Sorry about my rant. It’s impossible to use a rendered out MOV XDCAM Apple based Codec on a PC. It must be converted to ProRes, which you can use a PC downloadable decoder, meaning it will let you use it, but you can’t export back out to ProRes. Sadly all clients think they know what’s what if they own any one of these items: tv, camcorder, computer, mac, mac, ipod, iphone, mac, or a mac.
MOV is only a wrapper, like AVI is only a wrapper. The codec can be one of dozens. QT MOV doesn’t mean its PC compatible.
– Jon Barrie 😉How many editors does it take to change a light bulb?
http://www.jonbarrie.net -
Warren Morningstar
September 16, 2008 at 12:51 amThanks, Jon. For the sake of a newbie (video is a tertiary part of my job so what I know I’ve taught myself on my own time – and i only know Adobe windows products), let me see if I understand the process.
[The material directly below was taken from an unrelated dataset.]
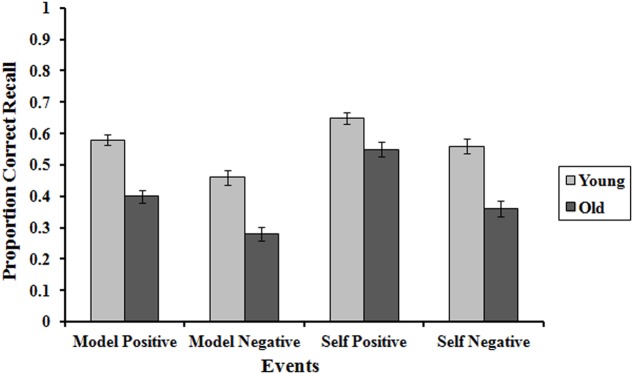
Proportion of correct recall of the positive and negative future events of both the model and own experiences in young and older adults. Error bars represent standard errors.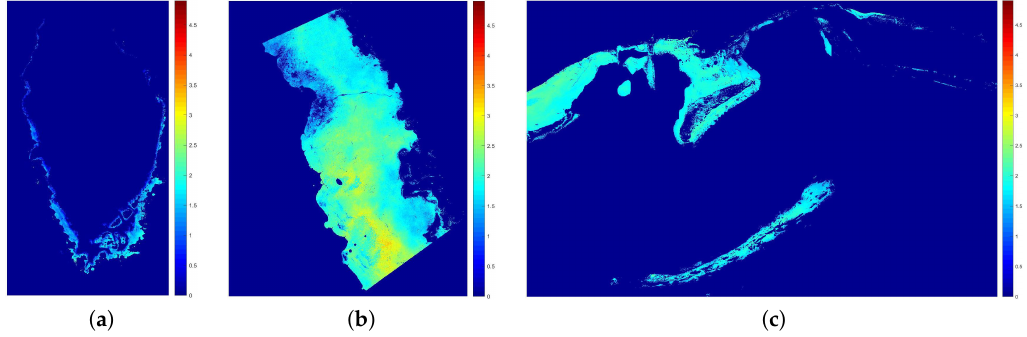
Figure 1. Images taken by the WorldView-2 satellite from ( a ) Saint Joseph Bay, ( b ) Keeton Beach and ( c ) Saint George Sound. The images were taken on 14 November 2010, 20 May 2010 and 27 April 2012, respectively. Selected sand, sea, land and seagrass regions are represented by cyan, blue, red and green boxes, respectively.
The client (actually the boss, and pretty savy about video) shot the original with a Sony PMW-EX1, meaning his footage was encoded in an MPEG-2 variant. When he brought it in to FCP, the footage was re-encoded in Apple’s ProRes intermediate codec — somewhat analagous to the Cineform codec in the Windows world. He cut the piece, then rendered it out to QuickTime using an XDCAM setting. Trouble is, not even QuickTime knows what to do with that MP4 wrapper. Fair assesment? If he had exported it to QT using the ProRes setting, I could have read it. Have I got it? -
Jon Barrie
September 16, 2008 at 3:44 amKinda. Yes the native XDCAM recording on the camera is a fully compatible format for PProCS3.2.0 (Mac/PC)
When it is transfered into FCP it is wrapped into a QT XDCAM Apple only codec. That’s what can’t be opened on a PC.
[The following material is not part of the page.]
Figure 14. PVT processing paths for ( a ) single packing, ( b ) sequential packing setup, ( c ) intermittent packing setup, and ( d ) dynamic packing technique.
At the final Export stage FCP can export a QT conversion in the ProRes codec at the same frame size and frame rate.
That you can use in PPro3.2 on the PC. If you are using PPro on the mac you can use all and any formats that FCP uses, if you are using the same machine with all the codecs installed.
– Jon Barrie 🙂How many editors does it take to change a light bulb?
http://www.jonbarrie.net -
David Dobson
September 16, 2008 at 2:52 pmPlus there seems to be NO good solution for transferring HD footage from a Mac to a PC. Animation codec is too big, anything else introduces new compression. It is really unfortunate the Apple doesn’t read MXF files natively.
On the PC you can export to P2 as well, can this be done from FCP? That would be the best solution.